The crude oil prices rose on Thursday, contributing to a weaker dollar after the International Energy Agency reiterated that global demand is growing faster than OPEC+ can increase production, and demand will outpace supply until at least the end of 2021.
An anticipated global energy shortfall could force oil demand to surge by half a million barrels per day and could do more harm than good. This could stoke inflation and delay the recovery of the worldwide economy from the COVID-19 pandemic.
WTI is reacting positively to the IEA report, climbing to highs close to 80.87 dollars per barrel.
The US Treasury bond yields started to decline after the US Bureau of Labor Statistics data revealed that the Core Consumer Price Index (CPI) remained unchanged at 4% yearly in September. The 10-year T-bond yield fell nearly 3%, which led to a drop in demand for the greenback, which sank to 10-day lows.
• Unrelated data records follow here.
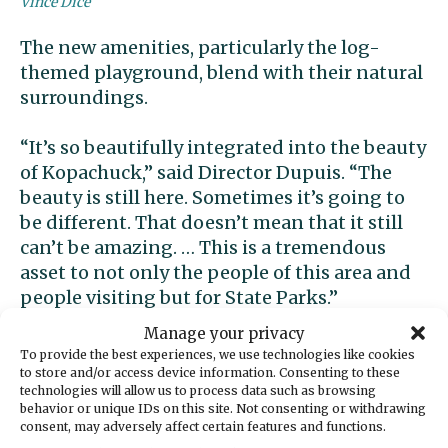
Vince Dice
The new amenities, particularly the log-
themed playground, blend with their natural
surroundings.
“It’s so beautifully integrated into the beauty
of Kopachuck,” said Director Dupuis. “The
beauty is still here. Sometimes it’s going to
be different. That doesn’t mean that it still
can’t be amazing. … This is a tremendous
asset to not only the people of this area and
people visiting but for State Parks.”
Manage your privacy
To provide the best experiences, we use technologies like cookies
to store and/or access device information. Consenting to these
technologies will allow us to process data such as browsing
behavior or unique IDs on this site. Not consenting or withdrawing
consent, may adversely affect certain features and functions.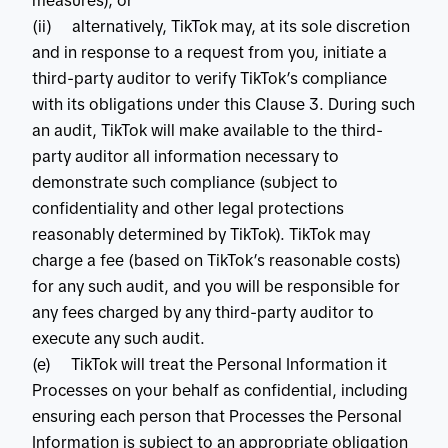
measures); or
(ii) alternatively, TikTok may, at its sole discretion
and in response to a request from you, initiate a
third-party auditor to verify TikTok’s compliance
with its obligations under this Clause 3. During such
an audit, TikTok will make available to the third-
party auditor all information necessary to
demonstrate such compliance (subject to
confidentiality and other legal protections
reasonably determined by TikTok). TikTok may
charge a fee (based on TikTok’s reasonable costs)
for any such audit, and you will be responsible for
any fees charged by any third-party auditor to
execute any such audit.
(e) TikTok will treat the Personal Information it
Processes on your behalf as confidential, including
ensuring each person that Processes the Personal
Information is subject to an appropriate obligation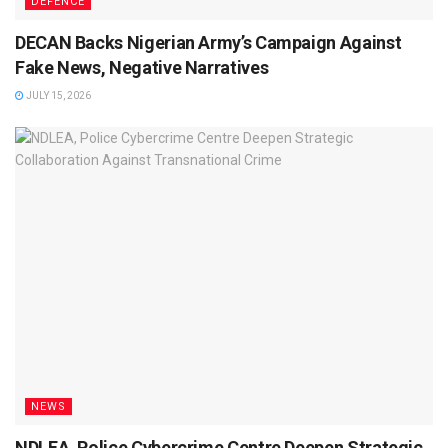
DEFENCE
DECAN Backs Nigerian Army’s Campaign Against
Fake News, Negative Narratives
JULY 15, 2026
NEWS
NDLEA, Police Cybercrime Centre Deepen Strategic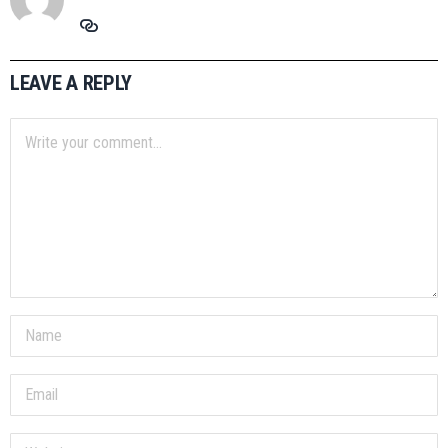
LEAVE A REPLY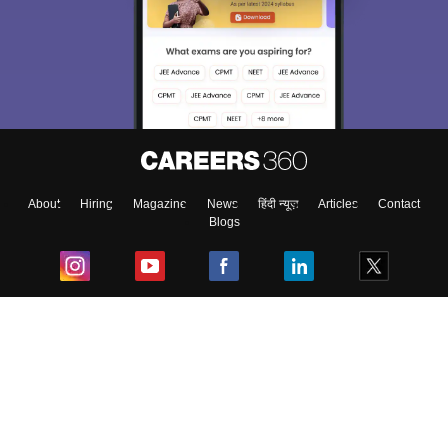
About
Hiring
Magazine
News
हिंदी न्यूज़
Articles
Contact
Blogs
Top Exams
College
Predictors & Ebooks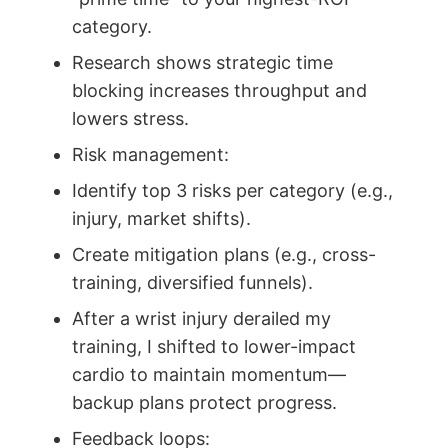
category.
Research shows strategic time
blocking increases throughput and
lowers stress.
Risk management:
Identify top 3 risks per category (e.g.,
injury, market shifts).
Create mitigation plans (e.g., cross-
training, diversified funnels).
After a wrist injury derailed my
training, I shifted to lower-impact
cardio to maintain momentum—
backup plans protect progress.
Feedback loops: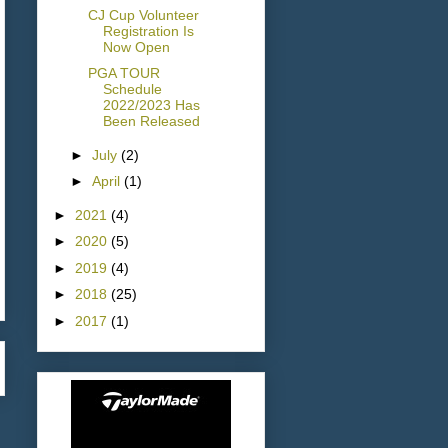
CJ Cup Volunteer
Registration Is
Now Open
PGA TOUR
Schedule
2022/2023 Has
Been Released
►
July
(2)
►
April
(1)
►
2021
(4)
►
2020
(5)
►
2019
(4)
►
2018
(25)
►
2017
(1)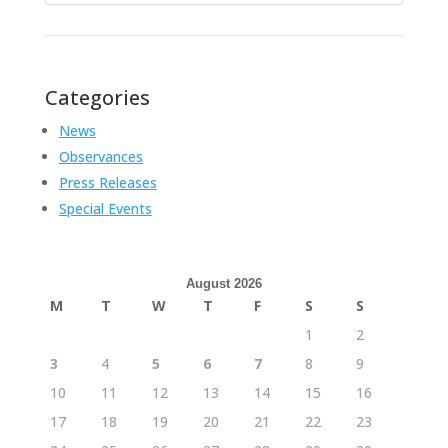
Categories
News
Observances
Press Releases
Special Events
August 2026
M
T
W
T
F
S
S
1
2
3
4
5
6
7
8
9
10
11
12
13
14
15
16
17
18
19
20
21
22
23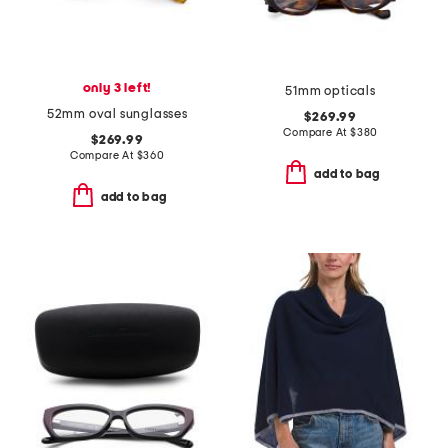
only 3 left!
51mm opticals
52mm oval sunglasses
$269.99
Compare At
$
380
$269.99
Compare At
$
360
add to bag
add to bag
As Brexit news and BOE rate hike bets spur demand for the GBPUSD, the currency trades above 1.3710.
In the BoE's policy minutes last month, officials were split over whether certain pre-conditions for a rate hike had been met. However, investors expect interest rates to rise from their current 0.1% before the end of the year.
With natural gas prices soaring and supply-chain bottlenecks abound, the BoE expects inflation to exceed 4% by year's end and remain around it in the first half of 2022, encouraging market bets that it will hike rates soon.
In intraday trading, gold reversed a dip to the 1786 region by making a hammer candlestick and moved into positive territory. After surging into near one-month highs, bulls are now looking to extend the momentum above the psychological level of 1800.
Events of today
US employment data and producer price index (PPI) data for September are due later in the day to appear on the US economic docket. These data are unlikely to spark any significant reactions from the US.